### Work task
Everything from the line with "water jug: present" through the final line of the listing below must be retyped exactly, apart from the pictures.

[Start of section]

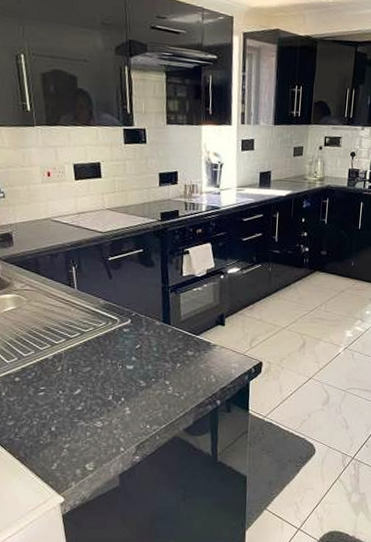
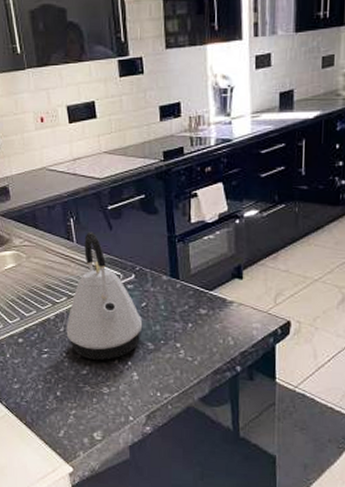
kettle: none [63,279,137,397] -> present [66,232,143,360]

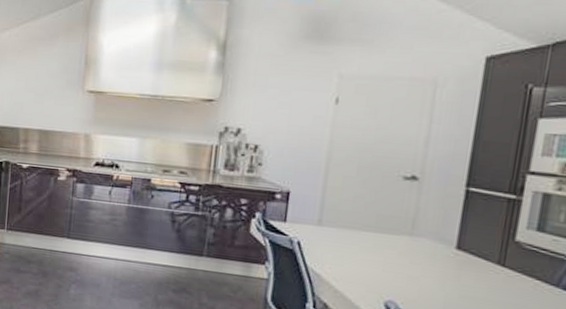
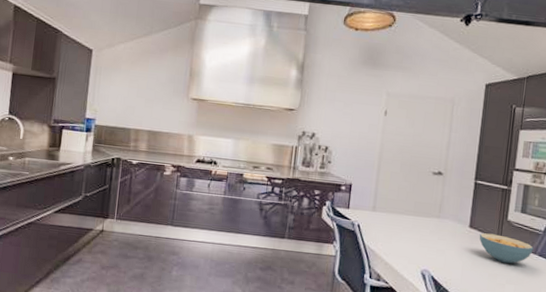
cereal bowl: none [470,256,555,298] -> present [479,233,534,263]

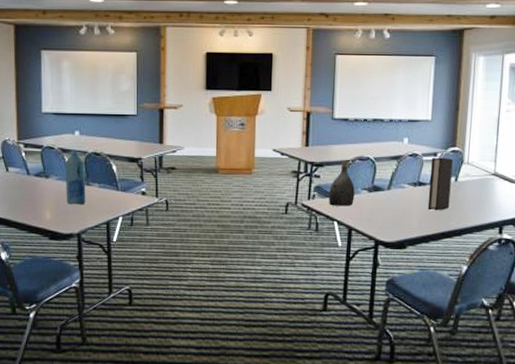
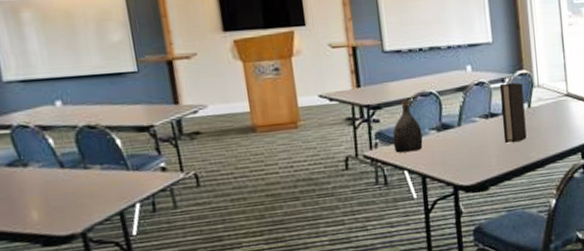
bottle: present [65,149,86,205] -> none [48,124,87,198]

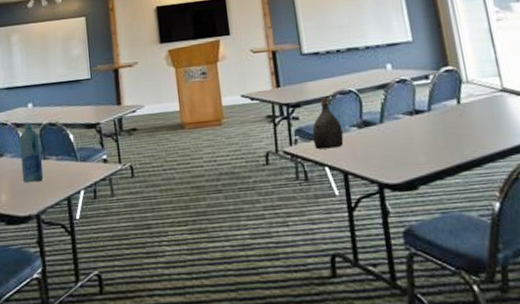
bottle: none [48,124,87,198] -> present [19,122,44,183]
binder: present [499,82,527,143] -> none [423,79,458,141]

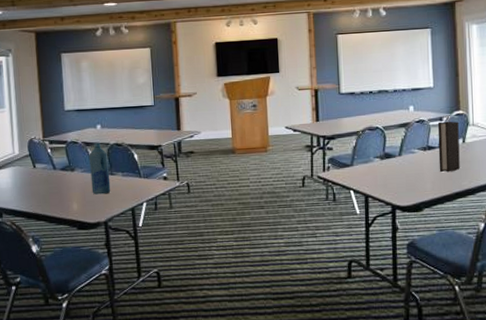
water jug: present [312,98,344,150] -> none [342,132,368,176]
binder: none [423,79,458,141] -> present [437,121,460,172]

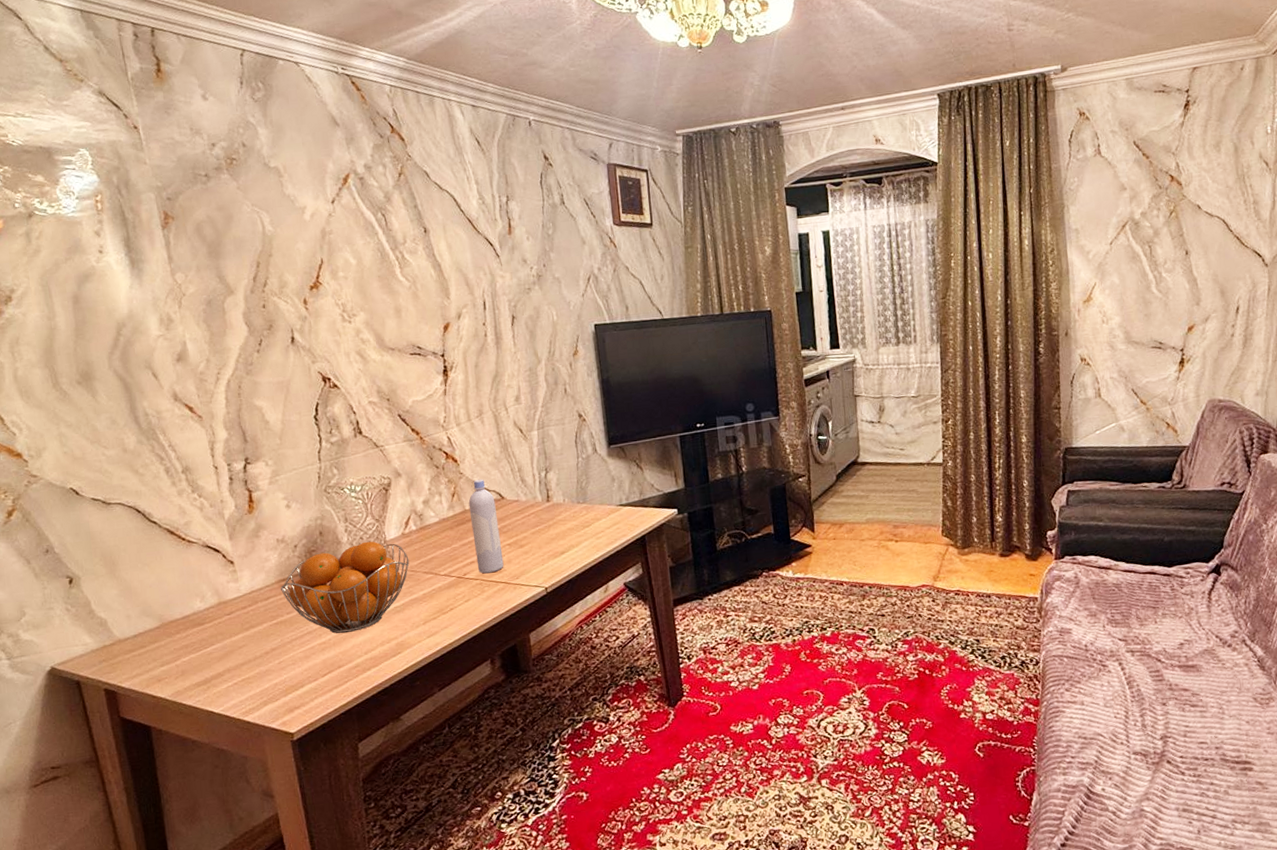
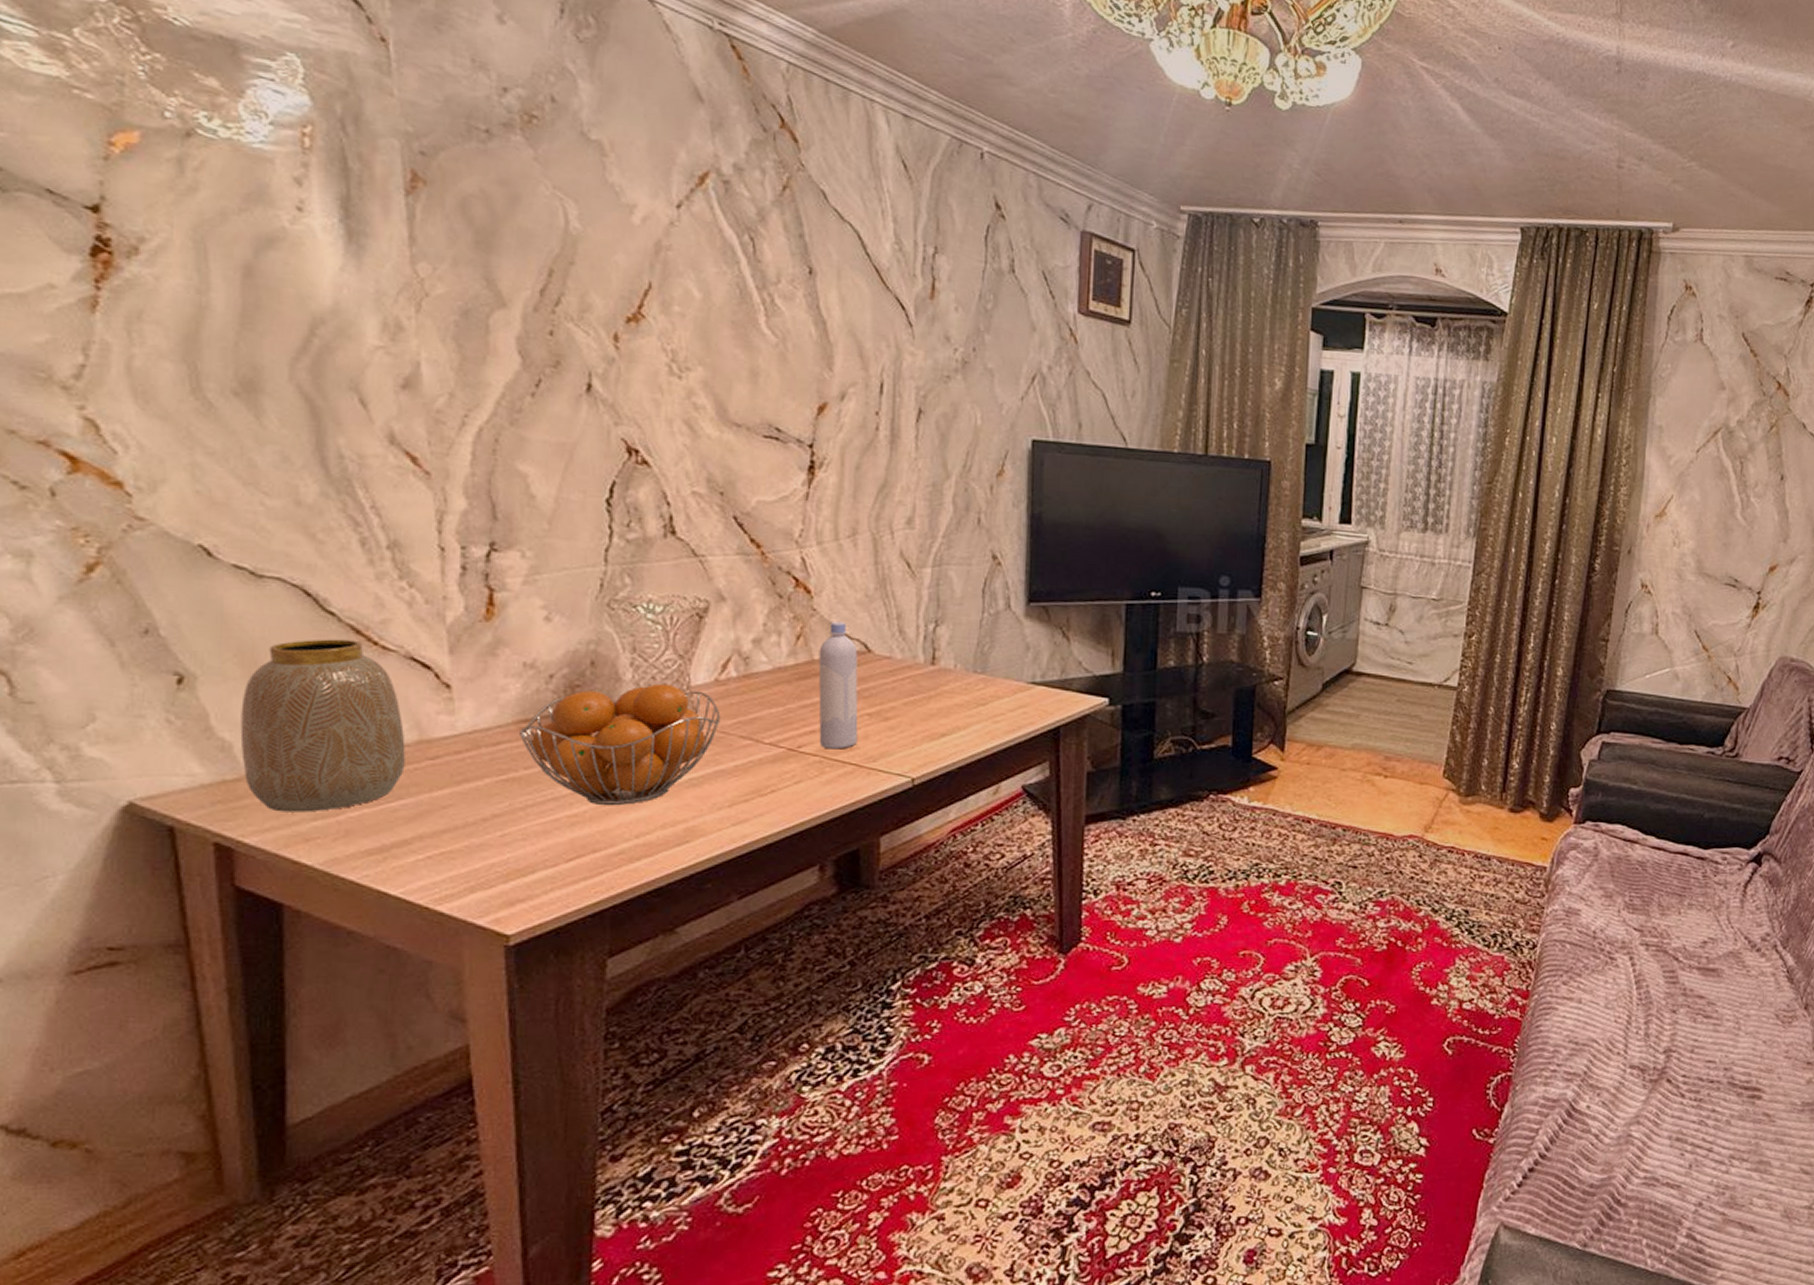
vase: none [108,538,213,663] -> present [240,639,406,812]

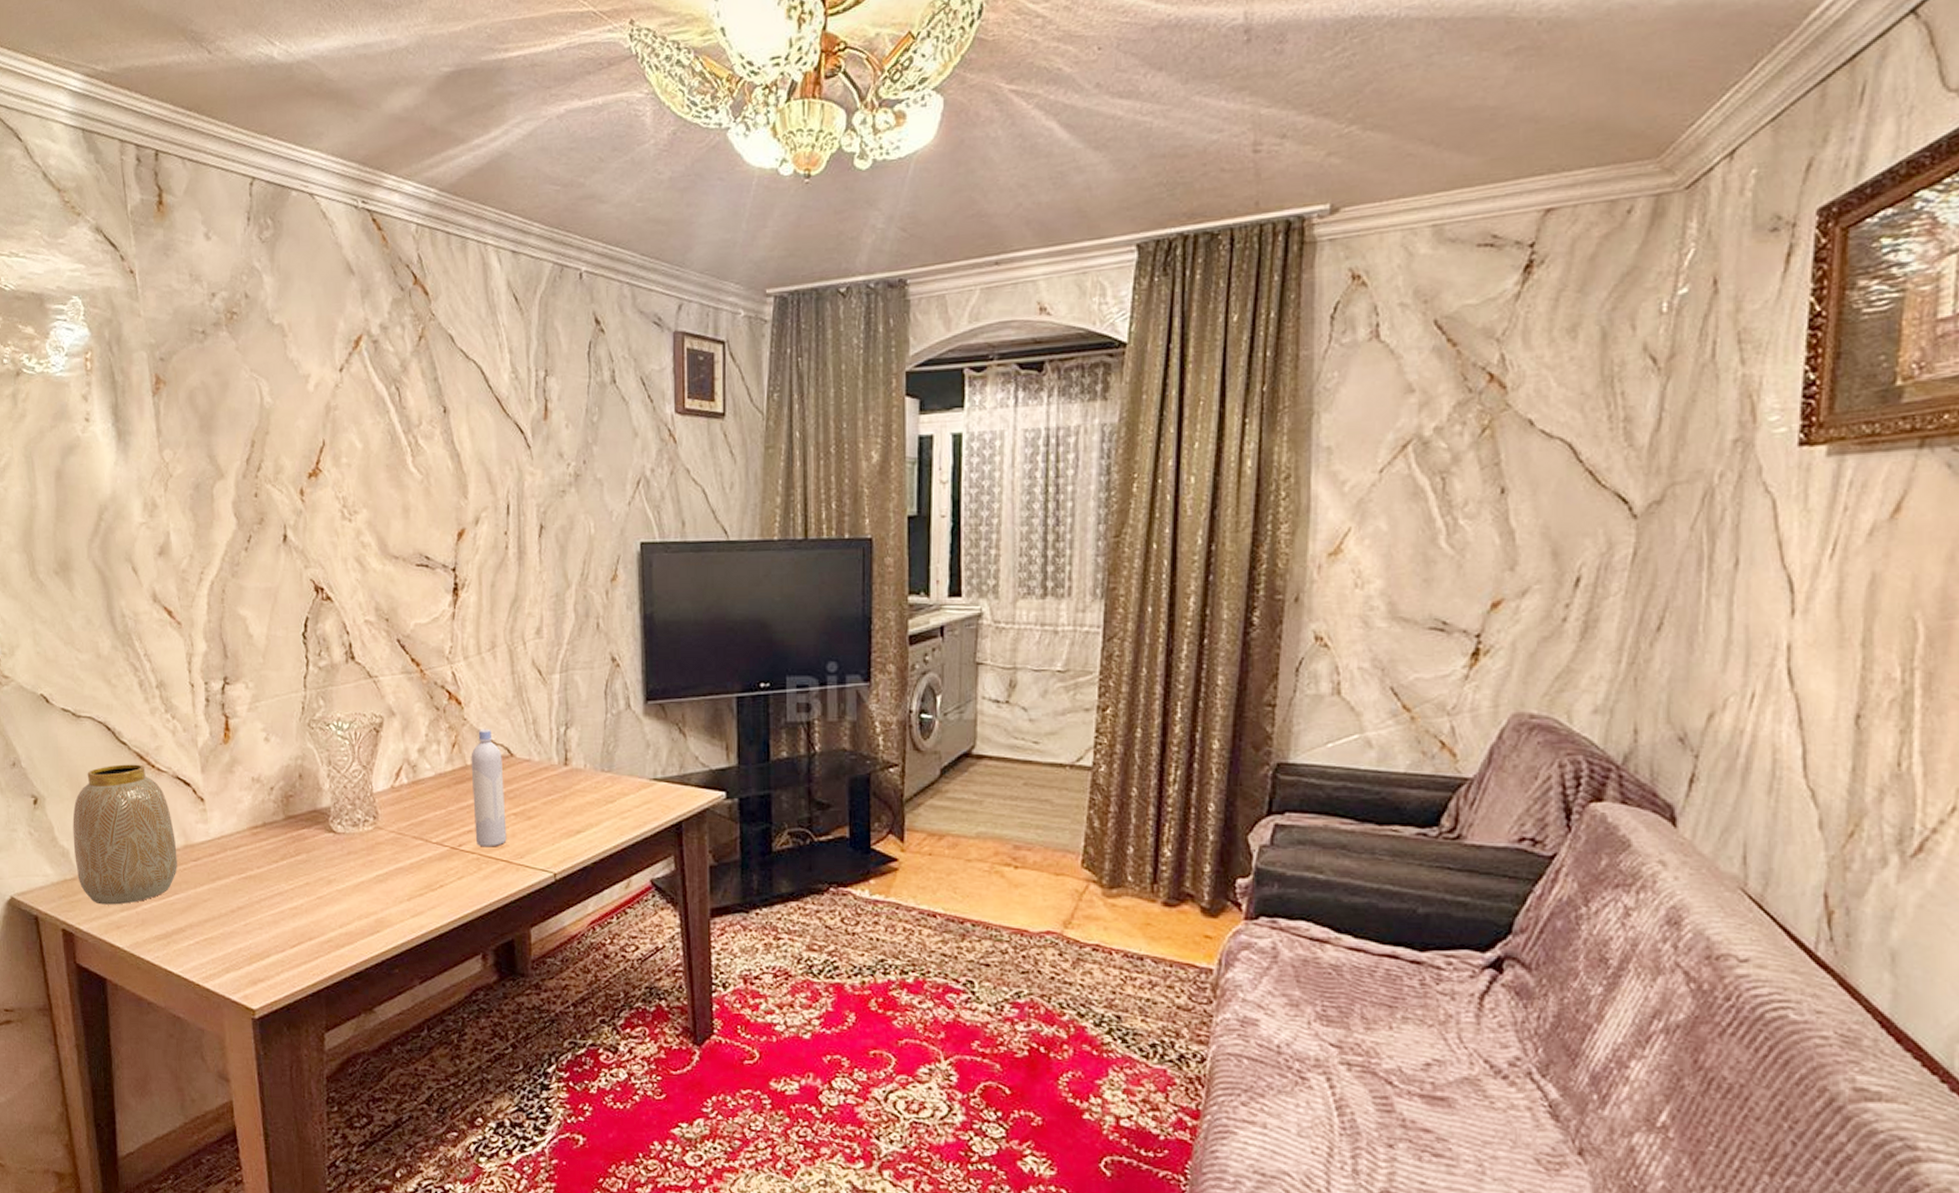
fruit basket: present [520,683,721,806] -> none [253,791,397,900]

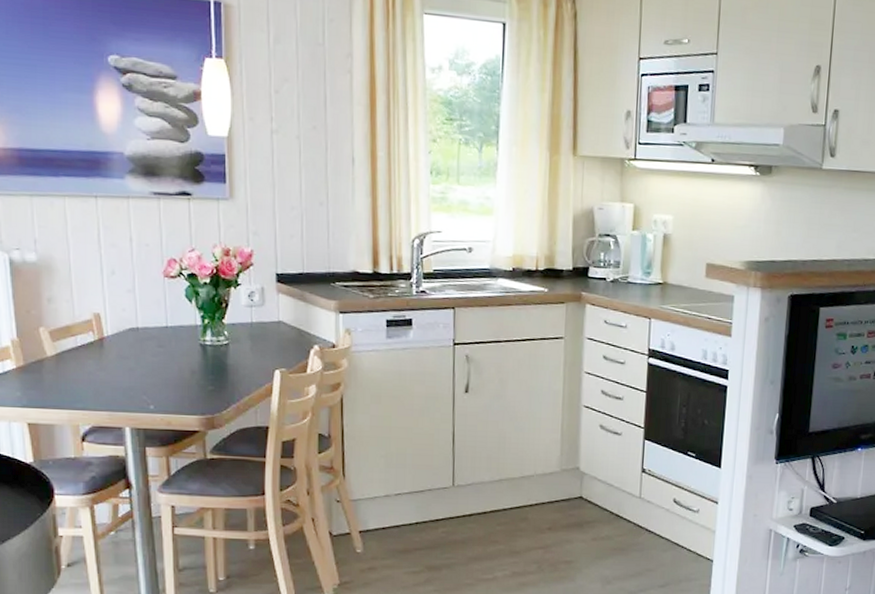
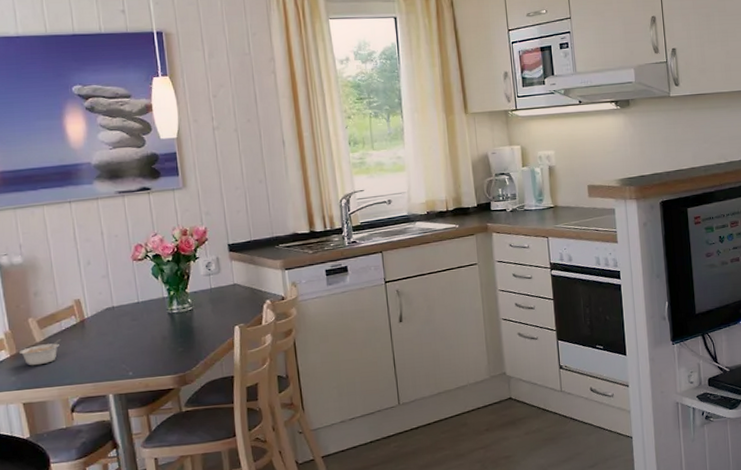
legume: none [27,356,76,383] -> present [19,339,62,366]

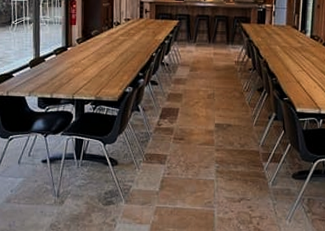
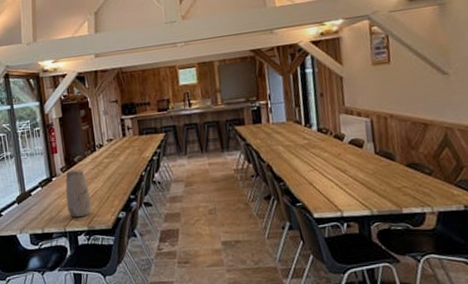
vase: none [78,43,102,87] -> present [65,169,92,218]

[End of section]

### Completed task
water jug: present [312,98,344,150] -> none [342,132,368,176]
binder: none [423,79,458,141] -> present [437,121,460,172]

vase: none [108,538,213,663] -> present [240,639,406,812]

fruit basket: present [520,683,721,806] -> none [253,791,397,900]

legume: none [27,356,76,383] -> present [19,339,62,366]

vase: none [78,43,102,87] -> present [65,169,92,218]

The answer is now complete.